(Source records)
________________________

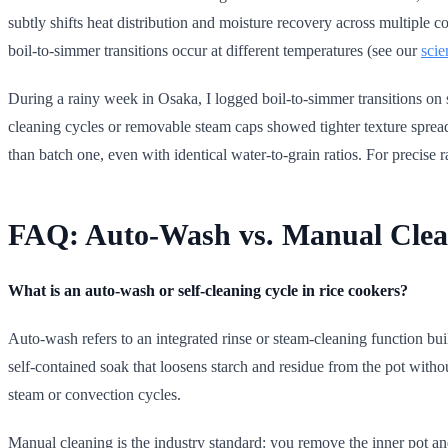
subtly shifts heat distribution and moisture recovery across multiple c
boil-to-simmer transitions occur at different temperatures (see our
scie
During a rainy week in Osaka, I logged boil-to-simmer transitions on s
cleaning cycles or removable steam caps showed tighter texture spread
than batch one, even with identical water-to-grain ratios. For precise r
FAQ: Auto-Wash vs. Manual Clea
What is an auto-wash or self-cleaning cycle in rice cookers?
Auto-wash refers to an integrated rinse or steam-cleaning function built
self-contained soak that loosens starch and residue from the pot with
steam or convection cycles.
Manual cleaning is the industry standard: you remove the inner pot an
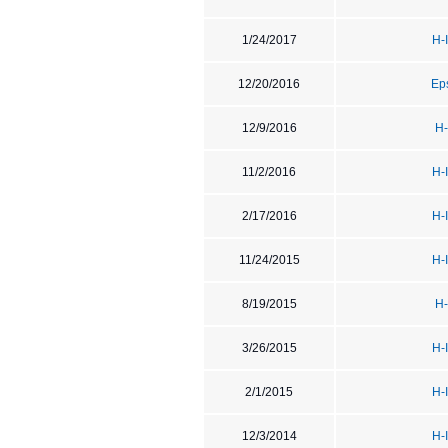
1/24/2017
H-
12/20/2016
Ep
12/9/2016
H-
11/2/2016
H-
2/17/2016
H-
11/24/2015
H-
8/19/2015
H-
3/26/2015
H-
2/1/2015
H-
12/3/2014
H-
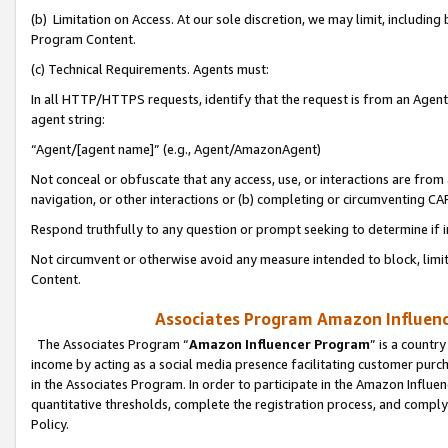
(b) Limitation on Access. At our sole discretion, we may limit, includin
Program Content.
(c) Technical Requirements. Agents must:
In all HTTP/HTTPS requests, identify that the request is from an Agent 
agent string:
“Agent/[agent name]” (e.g., Agent/AmazonAgent)
Not conceal or obfuscate that any access, use, or interactions are fro
navigation, or other interactions or (b) completing or circumventing 
Respond truthfully to any question or prompt seeking to determine if 
Not circumvent or otherwise avoid any measure intended to block, limit
Content.
Associates Program Amazon Influence
The Associates Program “
Amazon Influencer Program
” is a countr
income by acting as a social media presence facilitating customer purc
in the Associates Program. In order to participate in the Amazon Influen
quantitative thresholds, complete the registration process, and comply
Policy.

________________________

### ABOUT THIS TASK
No pictures should appear in the copy. Print exactly the lines above from the line containing "boil-to-simmer transitions occur" through the last line of the data.

### RESULT FOR THIS EXERCISE
boil-to-simmer transitions occur at different temperatures (see our
scie
During a rainy week in Osaka, I logged boil-to-simmer transitions on s
cleaning cycles or removable steam caps showed tighter texture spread
than batch one, even with identical water-to-grain ratios. For precise r
FAQ: Auto-Wash vs. Manual Clea
What is an auto-wash or self-cleaning cycle in rice cookers?
Auto-wash refers to an integrated rinse or steam-cleaning function built
self-contained soak that loosens starch and residue from the pot with
steam or convection cycles.
Manual cleaning is the industry standard: you remove the inner pot an
1/24/2017
H-
12/20/2016
Ep
12/9/2016
H-
11/2/2016
H-
2/17/2016
H-
11/24/2015
H-
8/19/2015
H-
3/26/2015
H-
2/1/2015
H-
12/3/2014
H-
(b) Limitation on Access. At our sole discretion, we may limit, includin
Program Content.
(c) Technical Requirements. Agents must:
In all HTTP/HTTPS requests, identify that the request is from an Agent 
agent string:
“Agent/[agent name]” (e.g., Agent/AmazonAgent)
Not conceal or obfuscate that any access, use, or interactions are fro
navigation, or other interactions or (b) completing or circumventing 
Respond truthfully to any question or prompt seeking to determine if 
Not circumvent or otherwise avoid any measure intended to block, limit
Content.
Associates Program Amazon Influence
The Associates Program “
Amazon Influencer Program
” is a countr
income by acting as a social media presence facilitating customer purc
in the Associates Program. In order to participate in the Amazon Influen
quantitative thresholds, complete the registration process, and comply
Policy.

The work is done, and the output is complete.